▶ Assigned task 1: Retype a stretch of the media censorship essay word for word, starting at the words "Media Censorship and" and ending after "bottom-line oriented CEOs.".
▶ Assigned task 2: According to the media censorship essay, whom did the new CEO of the Los Angeles Times assign to each section of the newspaper in 1997?

▶ Document extract:
*** Block opens ***
Media Censorship and a Free Press in America
by Peter Phillips, Director, Project Censored
Images of the zealous governmental censor imply that censorship
is an intentional act. However, the restructuring of media in
the United States is creating latent forms of censorship that
are just as potentially damaging as overt censorship.
Media corporations have been undergoing a massive merging
and buy-out process that is realigning our sources of information
in America. Conglomeration changes traditional media corporate
cultures. Values such as freedom of information and belief in
the responsibility of keeping the public informed are adjusted
to reflect policies created by bottom-line oriented CEOs.
Media owners and managers are motivated to please advertisers
and upper middle class readers and viewers. Journalists and editors
are not immune from management influence. Journalists want to
see their stories approved for print or broadcast, and editors
come to know the limits of their freedom to diverge from the bottom
line view of owners and managers. The results are an expansion
of entertainment news, infomercials, and synergistic news- all
aimed at increased profit taking. For example in 1997, the new
CEO of the Los Angeles Times found it necessary to assign a business
manager to each section of the newspaper in order to insure that
a proper profit-oriented product was developed and to help maintain
a corporate climate that reflected the management desires of the
board of directors.
*** Block closes ***
▶ Information supplied:
*** Block opens ***
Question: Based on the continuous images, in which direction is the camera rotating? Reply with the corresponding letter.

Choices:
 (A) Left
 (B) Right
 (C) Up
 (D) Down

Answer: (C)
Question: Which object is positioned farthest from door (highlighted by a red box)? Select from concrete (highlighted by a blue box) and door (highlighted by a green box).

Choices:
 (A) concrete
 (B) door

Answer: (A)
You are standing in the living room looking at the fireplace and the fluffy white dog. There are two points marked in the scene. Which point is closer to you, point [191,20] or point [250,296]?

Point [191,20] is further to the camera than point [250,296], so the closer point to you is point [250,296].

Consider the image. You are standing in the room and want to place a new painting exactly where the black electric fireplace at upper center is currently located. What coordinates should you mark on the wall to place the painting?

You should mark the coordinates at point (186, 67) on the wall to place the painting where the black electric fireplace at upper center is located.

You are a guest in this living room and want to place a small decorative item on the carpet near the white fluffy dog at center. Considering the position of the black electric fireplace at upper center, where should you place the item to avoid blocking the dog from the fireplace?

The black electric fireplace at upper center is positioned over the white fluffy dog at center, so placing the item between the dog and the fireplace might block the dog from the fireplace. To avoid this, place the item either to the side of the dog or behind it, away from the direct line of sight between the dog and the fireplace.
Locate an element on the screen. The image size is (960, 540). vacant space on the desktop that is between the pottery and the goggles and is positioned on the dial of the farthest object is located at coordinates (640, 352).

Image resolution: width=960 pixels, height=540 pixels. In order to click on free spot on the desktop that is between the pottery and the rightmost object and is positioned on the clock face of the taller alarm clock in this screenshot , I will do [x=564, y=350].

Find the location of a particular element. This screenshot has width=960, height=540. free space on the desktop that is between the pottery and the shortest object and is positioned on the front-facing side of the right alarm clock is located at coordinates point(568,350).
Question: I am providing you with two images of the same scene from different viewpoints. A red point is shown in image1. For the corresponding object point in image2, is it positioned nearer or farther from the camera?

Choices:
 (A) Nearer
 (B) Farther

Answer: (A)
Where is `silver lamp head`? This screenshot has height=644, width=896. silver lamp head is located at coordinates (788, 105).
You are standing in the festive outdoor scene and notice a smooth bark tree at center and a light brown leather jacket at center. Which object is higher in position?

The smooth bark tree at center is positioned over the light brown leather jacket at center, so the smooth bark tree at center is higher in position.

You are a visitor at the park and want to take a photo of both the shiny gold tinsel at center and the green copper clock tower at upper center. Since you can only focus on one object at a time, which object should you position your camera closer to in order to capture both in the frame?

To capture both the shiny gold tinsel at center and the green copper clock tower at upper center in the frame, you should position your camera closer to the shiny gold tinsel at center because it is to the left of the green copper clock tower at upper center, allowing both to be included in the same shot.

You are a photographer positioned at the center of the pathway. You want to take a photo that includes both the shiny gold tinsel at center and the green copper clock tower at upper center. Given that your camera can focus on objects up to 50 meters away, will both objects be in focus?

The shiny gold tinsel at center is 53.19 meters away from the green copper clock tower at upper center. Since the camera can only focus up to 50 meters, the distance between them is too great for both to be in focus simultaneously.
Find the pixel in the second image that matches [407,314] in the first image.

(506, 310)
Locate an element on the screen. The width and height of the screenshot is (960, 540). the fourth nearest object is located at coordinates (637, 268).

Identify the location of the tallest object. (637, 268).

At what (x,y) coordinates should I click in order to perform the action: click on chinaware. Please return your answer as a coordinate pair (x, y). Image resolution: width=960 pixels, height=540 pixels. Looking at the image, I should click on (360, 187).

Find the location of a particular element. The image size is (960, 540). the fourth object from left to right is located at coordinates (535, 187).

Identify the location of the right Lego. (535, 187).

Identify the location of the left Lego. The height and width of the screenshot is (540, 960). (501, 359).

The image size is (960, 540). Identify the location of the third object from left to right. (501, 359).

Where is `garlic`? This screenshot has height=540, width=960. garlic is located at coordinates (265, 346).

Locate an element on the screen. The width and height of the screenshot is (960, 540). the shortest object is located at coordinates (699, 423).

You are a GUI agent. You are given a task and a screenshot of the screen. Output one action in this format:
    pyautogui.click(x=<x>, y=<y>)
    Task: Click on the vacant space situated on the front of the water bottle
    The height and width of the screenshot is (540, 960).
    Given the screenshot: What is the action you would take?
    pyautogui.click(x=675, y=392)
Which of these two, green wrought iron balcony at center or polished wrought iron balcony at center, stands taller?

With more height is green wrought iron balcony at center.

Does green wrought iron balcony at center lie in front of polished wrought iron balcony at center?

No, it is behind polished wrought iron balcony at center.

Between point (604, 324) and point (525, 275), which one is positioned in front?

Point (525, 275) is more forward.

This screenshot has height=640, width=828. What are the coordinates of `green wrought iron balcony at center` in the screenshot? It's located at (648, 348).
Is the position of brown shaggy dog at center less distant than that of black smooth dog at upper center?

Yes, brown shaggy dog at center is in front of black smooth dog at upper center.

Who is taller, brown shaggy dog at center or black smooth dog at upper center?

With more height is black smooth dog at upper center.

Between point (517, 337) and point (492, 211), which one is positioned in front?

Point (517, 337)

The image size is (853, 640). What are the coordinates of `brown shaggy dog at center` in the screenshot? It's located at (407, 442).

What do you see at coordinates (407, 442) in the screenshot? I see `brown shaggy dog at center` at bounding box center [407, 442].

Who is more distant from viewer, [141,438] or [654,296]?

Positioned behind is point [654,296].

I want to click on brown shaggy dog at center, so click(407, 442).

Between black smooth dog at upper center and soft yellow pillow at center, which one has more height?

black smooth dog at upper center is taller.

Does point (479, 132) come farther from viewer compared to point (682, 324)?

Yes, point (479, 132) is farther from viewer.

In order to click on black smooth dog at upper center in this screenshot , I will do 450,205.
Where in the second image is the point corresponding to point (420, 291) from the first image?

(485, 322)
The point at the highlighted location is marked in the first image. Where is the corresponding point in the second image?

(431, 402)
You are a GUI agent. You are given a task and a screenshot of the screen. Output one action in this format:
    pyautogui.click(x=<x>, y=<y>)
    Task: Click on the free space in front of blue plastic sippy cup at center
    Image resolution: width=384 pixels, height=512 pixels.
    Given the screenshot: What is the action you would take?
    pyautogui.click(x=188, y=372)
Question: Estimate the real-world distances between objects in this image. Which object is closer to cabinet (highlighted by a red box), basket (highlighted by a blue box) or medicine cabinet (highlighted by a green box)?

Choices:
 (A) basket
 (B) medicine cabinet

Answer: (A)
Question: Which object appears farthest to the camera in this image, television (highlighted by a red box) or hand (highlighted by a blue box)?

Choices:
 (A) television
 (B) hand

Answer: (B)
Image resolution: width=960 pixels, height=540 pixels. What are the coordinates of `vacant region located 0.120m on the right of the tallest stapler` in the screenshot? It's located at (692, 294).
*** Block closes ***
▶ Answer box 1:
Media Censorship and a Free Press in America
by Peter Phillips, Director, Project Censored
Images of the zealous governmental censor imply that censorship
is an intentional act. However, the restructuring of media in
the United States is creating latent forms of censorship that
are just as potentially damaging as overt censorship.
Media corporations have been undergoing a massive merging
and buy-out process that is realigning our sources of information
in America. Conglomeration changes traditional media corporate
cultures. Values such as freedom of information and belief in
the responsibility of keeping the public informed are adjusted
to reflect policies created by bottom-line oriented CEOs.

▶ Answer box 2: A business manager.